COMPLETE THE FOLLOWING -
a - In the solution on three dimensional geometry, list every letter used as a coefficient in the two given equations.
b - In the records, begin at the line that has "em 2 meses, e" and stop after the line that has "Related Products". Give those lines again with "Acrylique" swapped for "Bois", changing nothing else and leaving out the pictures.

EXCERPT TO READ -
= Beginning of Section =

The straight lines whose dc’s are given by the $al + bm + cn = 0 $ and $fmn + gnl+ hlm = 0$ are perpendicular if
Three Dimensional Geometry
Solution:
From the given equation, we have
$ag \left(\frac{l}{m}\right)^{2}+\left(af +bg -ch\right)\left(\frac{l}{m}\right)+bf =0 $
or $agX^{2}+\left(af +bg -ch\right)X+bf =0 \left(X=l/ m\right)$
Let two value of $ l /m$ are $\frac{l_{1}}{m_{1}}$ and $\frac{l_{2}}{m_{2}}$
$\therefore $ Product of roots $=\frac{l_{1}l_{2}}{m_{1}m_{2}}=\frac{bf}{ag} $
$\therefore \frac{l_{1}l_{2}}{\frac{f}{a}}=\frac{m_{1}m_{2}}{\frac{g}{b}}=\frac{n_{1}n_{2}}{\frac{h}{c}}$, using symmetry
Now lines to be $ \bot$ if $l_{1} l_{2} +m_{1}m_{2}+n_{1}n_{2}=0$
$\Rightarrow k\left(\frac{f}{a}+\frac{g}{b}+\frac{h}{c}\right)=0$
$\Rightarrow \frac{f}{a}+\frac{g}{b}+\frac{h}{c}=0$

= End of Section =

SOURCE DATA -
= Beginning of Section =

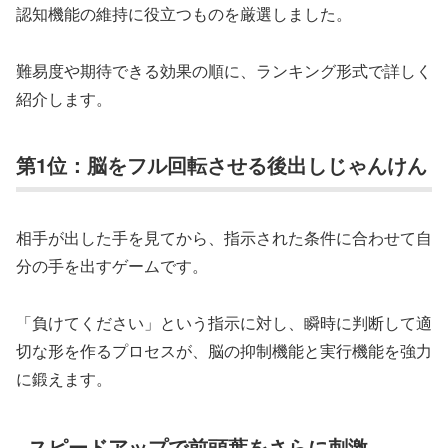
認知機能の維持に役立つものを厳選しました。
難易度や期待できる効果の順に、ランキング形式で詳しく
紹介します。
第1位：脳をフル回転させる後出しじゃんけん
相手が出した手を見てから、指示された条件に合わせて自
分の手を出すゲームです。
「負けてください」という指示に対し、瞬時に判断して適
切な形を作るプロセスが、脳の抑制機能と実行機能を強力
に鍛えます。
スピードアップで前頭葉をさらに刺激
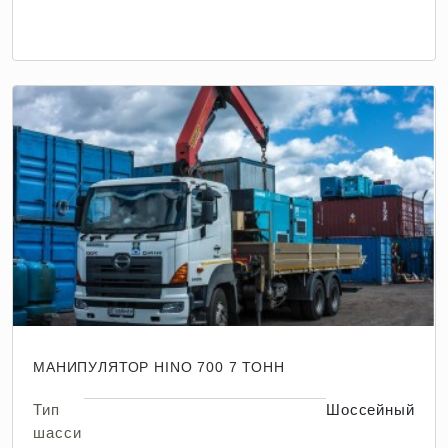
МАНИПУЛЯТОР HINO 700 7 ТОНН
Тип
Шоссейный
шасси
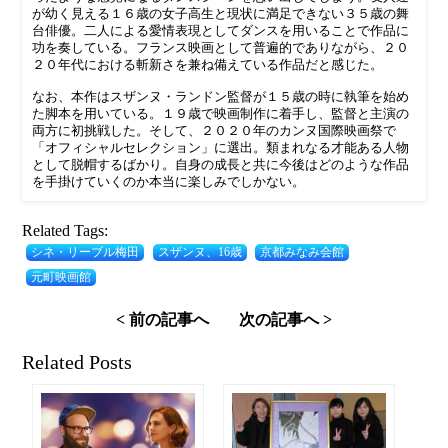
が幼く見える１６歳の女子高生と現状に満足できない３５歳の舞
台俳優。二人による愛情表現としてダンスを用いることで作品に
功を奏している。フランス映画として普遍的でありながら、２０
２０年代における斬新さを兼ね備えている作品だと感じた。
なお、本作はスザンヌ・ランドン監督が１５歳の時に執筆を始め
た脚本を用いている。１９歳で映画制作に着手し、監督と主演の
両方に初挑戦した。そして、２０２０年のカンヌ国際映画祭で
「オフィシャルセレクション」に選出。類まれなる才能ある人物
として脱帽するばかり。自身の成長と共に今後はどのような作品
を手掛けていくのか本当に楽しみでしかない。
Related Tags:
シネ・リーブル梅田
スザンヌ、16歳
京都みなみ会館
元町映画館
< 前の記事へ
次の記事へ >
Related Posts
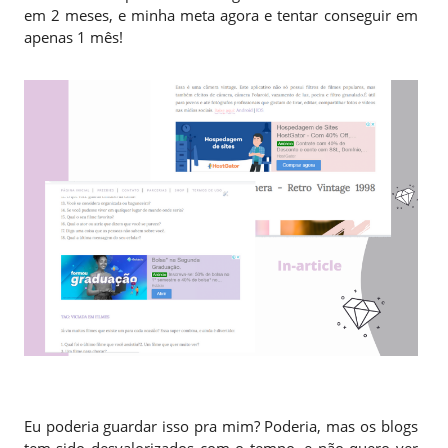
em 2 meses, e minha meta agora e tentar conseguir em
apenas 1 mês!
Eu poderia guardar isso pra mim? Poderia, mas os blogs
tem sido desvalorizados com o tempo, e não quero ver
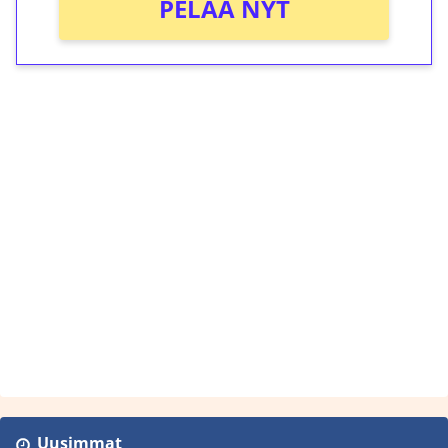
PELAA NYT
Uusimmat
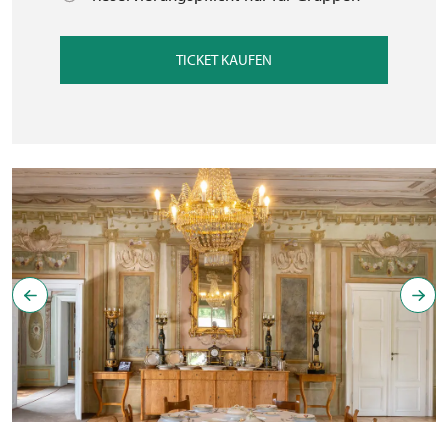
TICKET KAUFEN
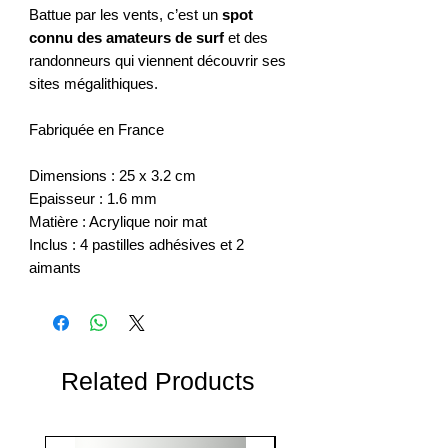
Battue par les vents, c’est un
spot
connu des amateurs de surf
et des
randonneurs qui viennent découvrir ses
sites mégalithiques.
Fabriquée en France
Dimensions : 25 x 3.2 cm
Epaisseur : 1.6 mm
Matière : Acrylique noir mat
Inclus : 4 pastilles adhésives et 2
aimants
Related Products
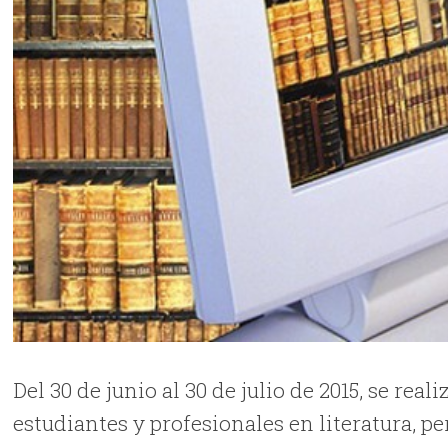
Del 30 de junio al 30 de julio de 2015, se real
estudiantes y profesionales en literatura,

= End of Section =
= Beginning of Section =

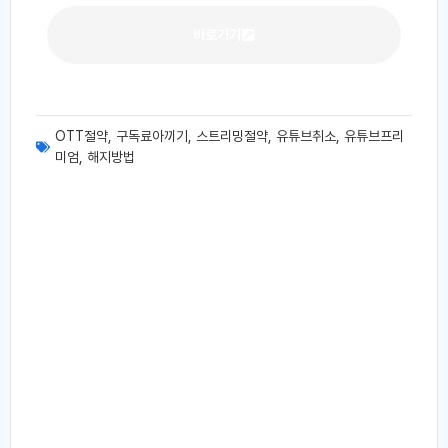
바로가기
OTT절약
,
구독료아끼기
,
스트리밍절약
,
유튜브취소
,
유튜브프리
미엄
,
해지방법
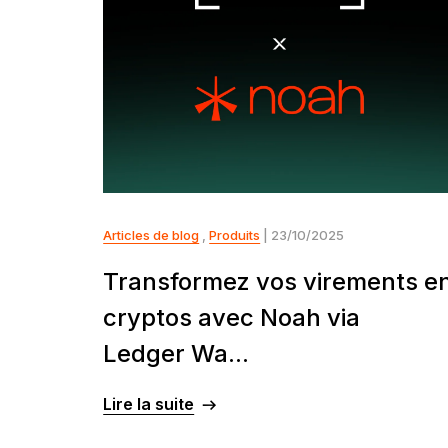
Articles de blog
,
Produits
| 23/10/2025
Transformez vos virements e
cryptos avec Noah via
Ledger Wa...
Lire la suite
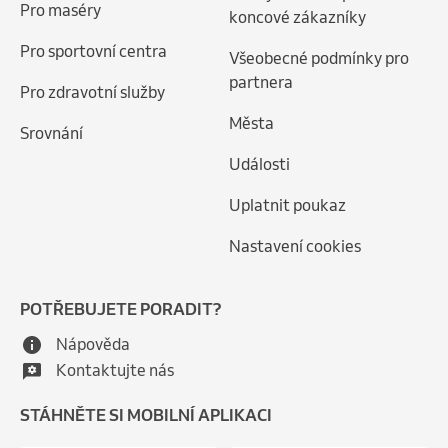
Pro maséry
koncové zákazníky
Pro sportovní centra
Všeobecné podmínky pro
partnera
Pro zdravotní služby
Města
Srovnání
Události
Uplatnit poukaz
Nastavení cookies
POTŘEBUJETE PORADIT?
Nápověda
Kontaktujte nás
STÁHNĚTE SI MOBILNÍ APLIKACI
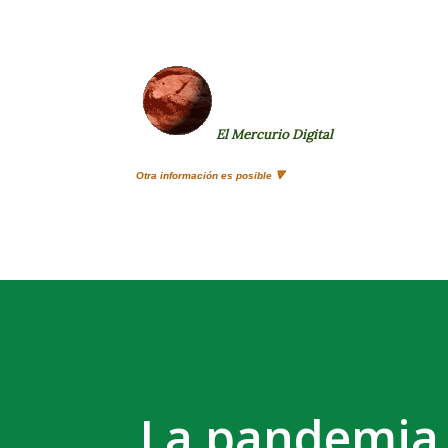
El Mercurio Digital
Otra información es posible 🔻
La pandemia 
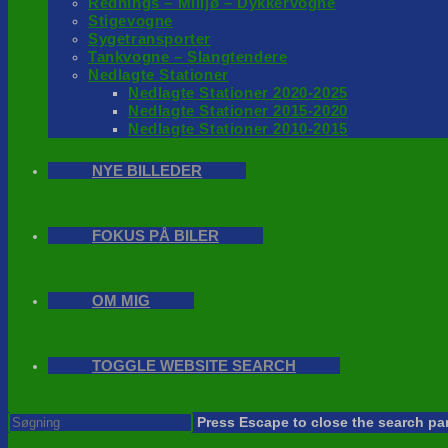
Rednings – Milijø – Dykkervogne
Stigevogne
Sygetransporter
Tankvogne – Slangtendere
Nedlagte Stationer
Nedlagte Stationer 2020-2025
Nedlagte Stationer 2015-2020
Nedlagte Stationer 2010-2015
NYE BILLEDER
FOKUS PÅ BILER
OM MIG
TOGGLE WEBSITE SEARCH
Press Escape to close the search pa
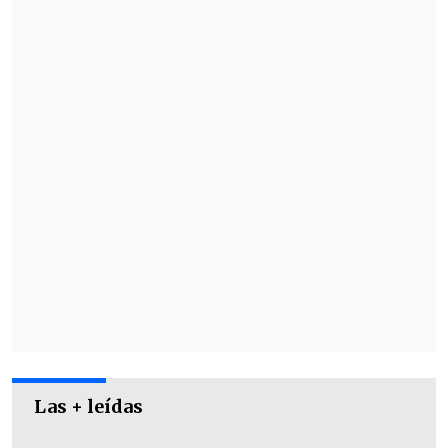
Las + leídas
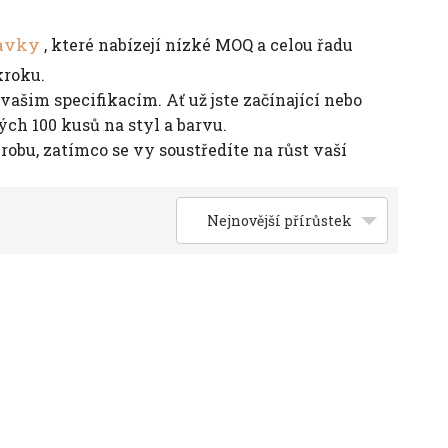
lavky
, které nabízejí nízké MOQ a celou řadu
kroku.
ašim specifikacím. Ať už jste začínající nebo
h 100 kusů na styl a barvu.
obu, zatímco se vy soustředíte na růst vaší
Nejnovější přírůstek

= End of Section =
= Beginning of Section =

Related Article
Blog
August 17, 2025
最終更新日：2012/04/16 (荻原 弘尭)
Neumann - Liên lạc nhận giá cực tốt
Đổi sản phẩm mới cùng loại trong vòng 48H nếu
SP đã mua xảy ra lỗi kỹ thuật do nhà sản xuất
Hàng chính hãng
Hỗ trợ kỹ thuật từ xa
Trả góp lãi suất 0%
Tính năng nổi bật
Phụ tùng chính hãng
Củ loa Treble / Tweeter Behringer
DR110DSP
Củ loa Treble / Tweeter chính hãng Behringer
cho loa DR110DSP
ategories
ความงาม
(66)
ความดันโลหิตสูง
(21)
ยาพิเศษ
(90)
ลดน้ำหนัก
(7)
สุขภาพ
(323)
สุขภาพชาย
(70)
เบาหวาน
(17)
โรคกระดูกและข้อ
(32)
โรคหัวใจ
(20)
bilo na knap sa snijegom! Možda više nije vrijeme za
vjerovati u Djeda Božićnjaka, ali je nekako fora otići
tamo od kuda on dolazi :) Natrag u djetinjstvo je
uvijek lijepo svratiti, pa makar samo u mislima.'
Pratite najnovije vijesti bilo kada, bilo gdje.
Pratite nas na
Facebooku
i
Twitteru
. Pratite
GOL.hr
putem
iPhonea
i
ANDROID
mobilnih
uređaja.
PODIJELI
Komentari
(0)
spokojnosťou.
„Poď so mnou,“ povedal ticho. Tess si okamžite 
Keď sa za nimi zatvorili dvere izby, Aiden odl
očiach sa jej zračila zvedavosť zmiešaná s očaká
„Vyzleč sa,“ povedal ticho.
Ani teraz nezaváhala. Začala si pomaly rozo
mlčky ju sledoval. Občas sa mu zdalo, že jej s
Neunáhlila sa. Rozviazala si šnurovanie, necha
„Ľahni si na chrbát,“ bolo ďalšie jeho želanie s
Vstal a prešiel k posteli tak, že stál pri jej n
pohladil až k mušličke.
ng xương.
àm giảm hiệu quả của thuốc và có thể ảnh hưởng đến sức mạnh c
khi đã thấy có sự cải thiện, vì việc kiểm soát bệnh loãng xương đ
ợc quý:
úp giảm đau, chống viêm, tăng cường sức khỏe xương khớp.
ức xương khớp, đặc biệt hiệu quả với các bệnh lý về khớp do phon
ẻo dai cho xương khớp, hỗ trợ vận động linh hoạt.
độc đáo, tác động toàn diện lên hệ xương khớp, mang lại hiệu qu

= End of Section =

RESPONSES FOR EACH TASK -
a - a, b, c, f, g, h

b -
em 2 meses, e minha meta agora e tentar conseguir em
apenas 1 mês!
Eu poderia guardar isso pra mim? Poderia, mas os blogs
tem sido desvalorizados com o tempo, e não quero ver
PELAA NYT
Uusimmat
TICKET KAUFEN
Battue par les vents, c’est un
spot
connu des amateurs de surf
et des
randonneurs qui viennent découvrir ses
sites mégalithiques.
Fabriquée en France
Dimensions : 25 x 3.2 cm
Epaisseur : 1.6 mm
Matière : Bois noir mat
Inclus : 4 pastilles adhésives et 2
aimants
Related Products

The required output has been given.